Treatment vs untreated control
Removable expansion plates versus untreated control were effective. The odds ratio of correction using a removable plate was 26.2 (high strength of evidence). Furthermore, when they looked at the molar movement, the effect size was 3.3mm (moderate strength of evidence).
They found similar results for the quad helix when compared to no treatment. The odds ratio of correction was 50.59 (High certainty of evidence).
Quad helix vs removable expansion plate
The quad-helix was more effective than the expansion plate in correcting expansion with an odds ratio of 1.29 (Moderate certainty). There was a difference in the final intermolar distance with the quad helix of 1.48mm (Moderate certainty). Treatment with the quad helix was a mean of 3.15 months shorter than with the expansion plate.
When they looked at the Haas v Hyrax, there were no differences in success or amount of tooth movement.
Similarly, there was no difference between Hyrax and fixed bone-borne appliances and Hyrax vs bone-borne appliances.

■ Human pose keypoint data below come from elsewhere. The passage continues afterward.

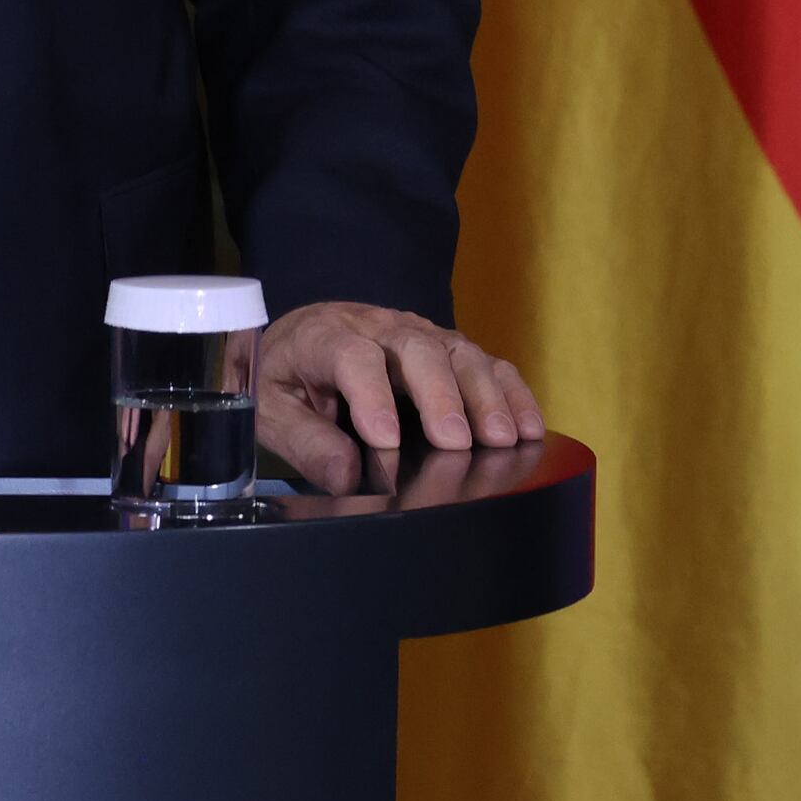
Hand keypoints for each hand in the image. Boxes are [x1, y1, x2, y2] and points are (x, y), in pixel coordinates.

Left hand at [257, 301, 544, 492]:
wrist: (300, 338)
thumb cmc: (287, 378)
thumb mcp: (272, 410)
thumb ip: (305, 441)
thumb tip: (346, 474)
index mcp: (324, 336)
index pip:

The overall implications for practice from this review were:
“For children in the early mixed dentition stage (7-11 years old) using removable appliances and quad helix appliances was an effective form of treatment. The quad helix was more effective than the removable expansion plate”.
“For children and adolescents (aged 7-16 years) there may be no difference between the Haas and Hyrax”.
“For all other appliances (bone-borne and tooth-bone borne) the evidence was of low quality and insufficient to draw any conclusions”.
What did I think?
This was an extensive systematic review. The team did this using standard systematic review methodology and did the study to a high standard. The Cochrane editorial team would have had considerable input into the review. As a result, this is an excellent condensation of evidence on the correction of crossbites.
The conclusions are clinically relevant and helpful. While they reflect our clinical experience, it is good to see that trials reinforce this. Consequently, this review gives us evidence to plan treatment and inform our patients of the risks and benefits as part of consent.
This review did not wholly update us on all the clinical controversies. This was because the authors could not find any trials that looked at MSE/MARPE. Importantly, this leads me to conclude that we currently do not have strong evidence to recommend these techniques to our patients. Unless we fall back on clinical experience. There is nothing wrong with this approach. However, we need to be honest about this and do not suggest this treatment will do more than correct the crossbite.
The jury is still out on the effects of expansion on skeletal change, breathing, etc. There is an urgent need for trials into this question. These are not difficult to do. Surely, there are some researchers out there who are interested in answering this vital question.
I have previously worked on research projects with Jayne Harrison and Klaus Batista.
Emeritus Professor of Orthodontics, University of Manchester, UK.